Substrate, or “bedding,” is the material that is used to cover the bottom of your mourning gecko enclosure. The right mourning gecko substrate can help maintain humidity, while others won’t — and some can even make your pets sick!
Good mourning gecko substrates:
Lugarti Natural Reptile Bedding: My personal favorite substrate for small tropical and semi-tropical reptile species. Holds humidity well, not dusty, and smells nice. It is one of the more expensive substrate options, however.
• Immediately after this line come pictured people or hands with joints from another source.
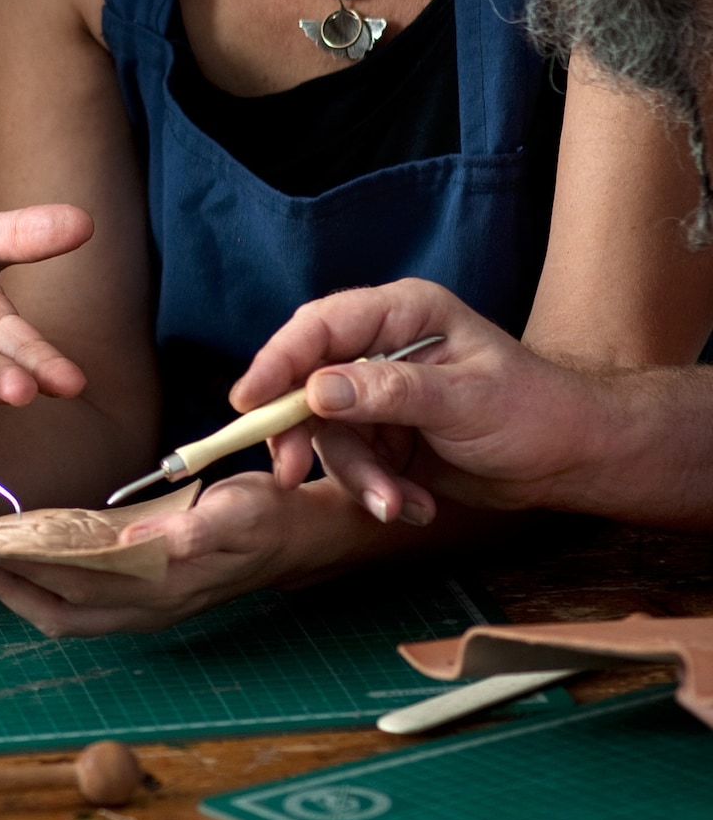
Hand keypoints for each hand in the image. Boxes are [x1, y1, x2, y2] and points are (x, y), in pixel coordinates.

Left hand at [0, 475, 336, 636]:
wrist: (298, 536)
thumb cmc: (264, 518)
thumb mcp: (236, 515)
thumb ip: (187, 533)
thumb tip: (131, 544)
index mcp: (160, 587)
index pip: (73, 585)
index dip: (23, 570)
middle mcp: (146, 608)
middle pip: (58, 610)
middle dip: (8, 586)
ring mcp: (146, 607)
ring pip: (68, 611)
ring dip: (25, 586)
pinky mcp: (148, 594)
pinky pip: (85, 599)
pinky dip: (52, 579)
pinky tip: (38, 548)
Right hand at [232, 278, 604, 523]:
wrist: (571, 459)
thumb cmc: (534, 410)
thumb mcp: (463, 401)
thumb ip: (389, 394)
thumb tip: (317, 390)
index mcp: (401, 314)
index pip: (321, 326)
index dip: (277, 360)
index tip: (248, 402)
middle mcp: (382, 348)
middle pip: (308, 382)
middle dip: (304, 434)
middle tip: (291, 473)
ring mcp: (380, 393)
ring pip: (330, 435)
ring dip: (359, 478)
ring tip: (400, 504)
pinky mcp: (384, 434)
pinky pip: (355, 464)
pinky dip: (378, 491)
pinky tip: (415, 505)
Zoo Med Reptisoil: Designed specifically for terrariums with live plants. Not the greatest at holding humidity, and tends to get muddy when wet.
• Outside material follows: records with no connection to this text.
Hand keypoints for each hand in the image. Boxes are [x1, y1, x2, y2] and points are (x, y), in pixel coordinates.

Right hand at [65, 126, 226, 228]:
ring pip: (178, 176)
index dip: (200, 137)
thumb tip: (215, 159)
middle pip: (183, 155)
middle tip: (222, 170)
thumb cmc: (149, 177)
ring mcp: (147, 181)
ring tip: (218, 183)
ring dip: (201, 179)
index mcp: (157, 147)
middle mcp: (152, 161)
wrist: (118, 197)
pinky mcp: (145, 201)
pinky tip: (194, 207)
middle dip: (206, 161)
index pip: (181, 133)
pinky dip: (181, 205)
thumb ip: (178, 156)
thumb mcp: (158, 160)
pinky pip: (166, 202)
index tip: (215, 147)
Sphagnum moss: Great as a substrate by itself or mixed into your main substrate. Soft and holds humidity very well, but feeder insects tend to hide in it.
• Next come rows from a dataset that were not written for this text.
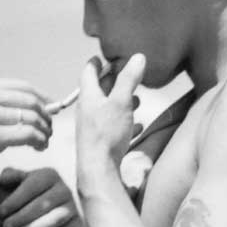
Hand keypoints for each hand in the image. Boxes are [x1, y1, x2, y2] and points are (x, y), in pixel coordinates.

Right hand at [0, 78, 50, 177]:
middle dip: (47, 116)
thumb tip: (26, 118)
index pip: (24, 87)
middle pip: (32, 100)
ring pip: (33, 117)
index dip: (43, 99)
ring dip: (45, 131)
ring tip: (44, 142)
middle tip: (49, 130)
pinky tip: (38, 148)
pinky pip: (27, 134)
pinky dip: (39, 140)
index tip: (51, 111)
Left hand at [0, 166, 80, 226]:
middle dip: (23, 217)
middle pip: (43, 204)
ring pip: (56, 218)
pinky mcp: (78, 221)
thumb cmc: (34, 188)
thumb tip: (2, 180)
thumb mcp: (23, 177)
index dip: (15, 200)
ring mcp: (73, 205)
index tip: (1, 212)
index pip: (31, 187)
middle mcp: (64, 188)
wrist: (57, 195)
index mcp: (49, 175)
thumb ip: (11, 176)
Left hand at [76, 54, 144, 173]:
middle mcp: (87, 110)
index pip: (89, 72)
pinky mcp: (101, 142)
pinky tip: (137, 125)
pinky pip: (113, 128)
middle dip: (113, 81)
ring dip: (121, 102)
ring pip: (107, 109)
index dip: (97, 62)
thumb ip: (129, 79)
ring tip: (138, 98)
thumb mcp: (121, 101)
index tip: (105, 57)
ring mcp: (93, 127)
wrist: (98, 170)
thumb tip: (138, 57)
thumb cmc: (106, 133)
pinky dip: (125, 123)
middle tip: (126, 74)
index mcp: (88, 96)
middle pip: (99, 90)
ABG Mix: Substrate mixture developed by the Atlanta Botanical Gardens. Great for live plants, holds humidity very well, and works perfectly as a bioactive substrate.
The Bio Dude Terra Fauna: Bioactive substrates and enclosures are nice because they use symbiotic relationships between the animals (in this case, mourning geckos) and certain detritivore species to break down waste. The result? Essentially a self-cleaning terrarium, which is perfect for dealing with mourning geckos. This substrate in particular has an optional bioactive substrate kit that I highly recommend. For more information on bioactive, read the files in Reptile & Amphibian Bioactive Setups.
Bad mourning gecko substrates:
- Coconut fiber
- Coconut husk
- Cypress mulch
- Wood shavings, especially pine/cedar
- Reptile carpet
Most of these substrates pose a substantial risk of injury. Additionally, reptile carpet fibers can catch and damage delicate gecko toes, as well as encourage bacterial growth. Pine/cedar oils are well known to cause permanent neurological damage in reptiles.
How to Layer Your Substrate
One of the best ways to maintain humidity and prevent mold in your mourning gecko terrarium is to create a drainage layer underneath the substrate. It sounds complicated, but it’s actually really simple.
All you need is a bag of clay balls and some landscaping mesh. Pour enough clay balls into the bottom of the terrarium to make a 2” deep layer, add some distilled water, and then cover with the mesh and a 2-4” layer of your substrate of choice.